WASHINGTON, March 5 (Reuters) - A financial aid package for Ukraine that the U.S. House of Representatives plans to vote on soon will not include funding for the International Monetary Fund, a senior House Republican aide said on Wednesday.
For a year now, the Obama administration has been pushing Congress to approve a shift of some $63 billion from an IMF crisis fund to its general accounts to make good on an international commitment made in 2010.
U.S. failure to approve the funding has held up reforms to the global lender that would double its resources and give more say to emerging markets.

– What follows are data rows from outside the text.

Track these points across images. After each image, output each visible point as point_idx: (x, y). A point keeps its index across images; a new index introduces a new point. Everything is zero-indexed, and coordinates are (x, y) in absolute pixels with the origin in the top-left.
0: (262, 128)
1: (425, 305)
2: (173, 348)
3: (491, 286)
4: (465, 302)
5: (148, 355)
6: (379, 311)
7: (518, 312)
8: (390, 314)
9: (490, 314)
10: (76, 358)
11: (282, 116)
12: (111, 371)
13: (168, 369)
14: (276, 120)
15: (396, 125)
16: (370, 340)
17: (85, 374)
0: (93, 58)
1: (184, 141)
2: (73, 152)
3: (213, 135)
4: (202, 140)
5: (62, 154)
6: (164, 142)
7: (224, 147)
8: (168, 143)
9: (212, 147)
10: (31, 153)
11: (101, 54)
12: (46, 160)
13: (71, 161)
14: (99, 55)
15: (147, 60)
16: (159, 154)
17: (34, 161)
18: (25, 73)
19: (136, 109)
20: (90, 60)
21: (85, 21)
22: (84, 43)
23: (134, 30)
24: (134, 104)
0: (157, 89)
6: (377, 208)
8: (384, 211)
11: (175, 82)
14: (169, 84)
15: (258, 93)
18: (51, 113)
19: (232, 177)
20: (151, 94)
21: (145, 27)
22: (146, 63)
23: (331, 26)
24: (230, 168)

On Tuesday, the U.S. Treasury asked Congress to include the IMF funding measure in legislation that would provide at least $1 billion in loan guarantees to support Ukraine’s economy. It said the reforms would allow crisis-hit countries like Ukraine to borrow more money from the IMF.
U.S. aid to Kiev would go alongside support from the IMF, a lender of last resort to cash-strapped countries that is seen as critical to shoring up Ukraine’s collapsing finances. An IMF team is in Kiev this week to discuss a possible aid program.

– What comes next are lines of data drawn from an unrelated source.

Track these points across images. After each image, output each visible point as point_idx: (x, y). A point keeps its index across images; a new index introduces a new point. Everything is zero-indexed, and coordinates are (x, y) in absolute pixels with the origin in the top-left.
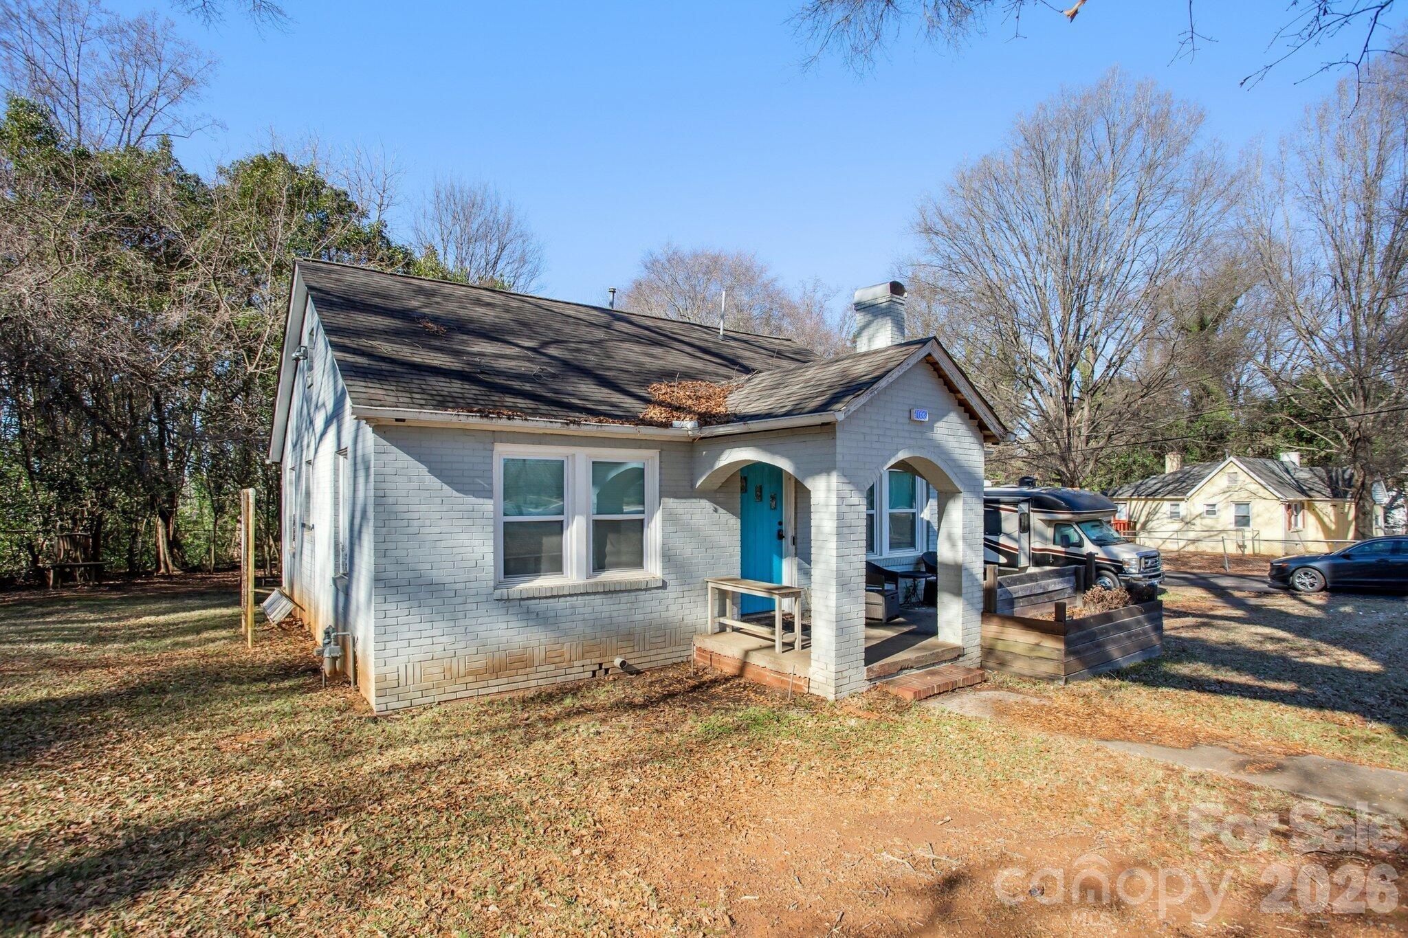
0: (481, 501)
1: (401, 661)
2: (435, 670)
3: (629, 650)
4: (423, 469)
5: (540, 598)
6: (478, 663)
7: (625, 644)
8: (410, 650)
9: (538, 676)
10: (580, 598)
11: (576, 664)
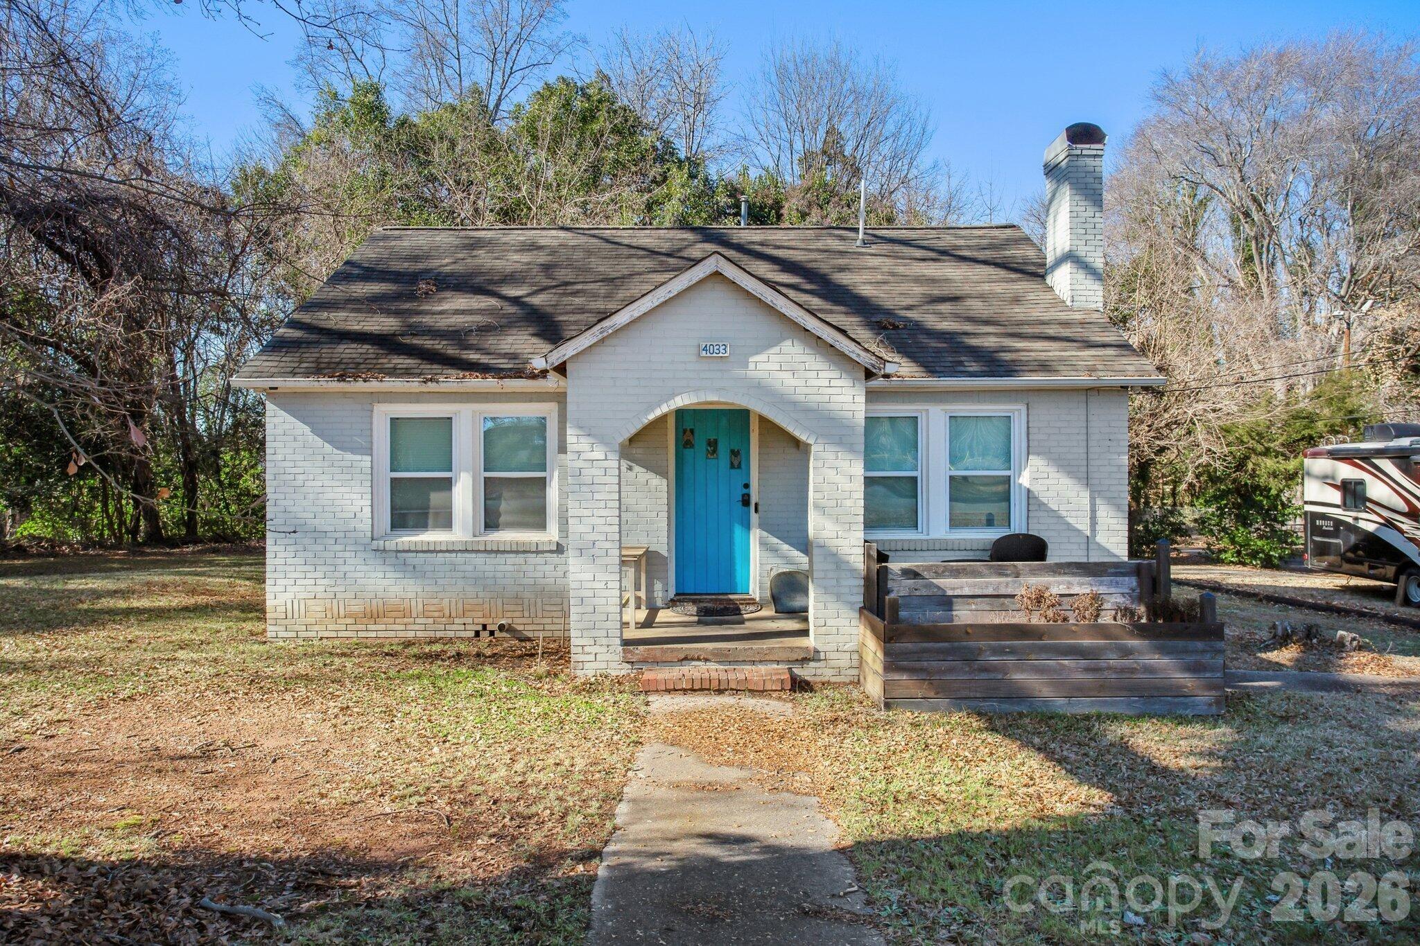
0: (359, 457)
1: (289, 596)
2: (317, 608)
3: (517, 614)
4: (307, 429)
5: (417, 552)
6: (356, 607)
7: (512, 608)
8: (296, 588)
9: (417, 627)
10: (459, 555)
11: (457, 621)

But even as U.S. lawmakers have urged the IMF to support Ukraine, some have questioned broader contributions to the fund. Some House Republicans have raised concerns about the fund’s lending to richer European nations and the possibility of losses on IMF loans.
A Democratic aide in the Senate said that chamber was still deciding whether to include the IMF funding in their version of the Ukraine package, but its absence from any House legislation would dim prospects that it would find its way into a final compromise bill.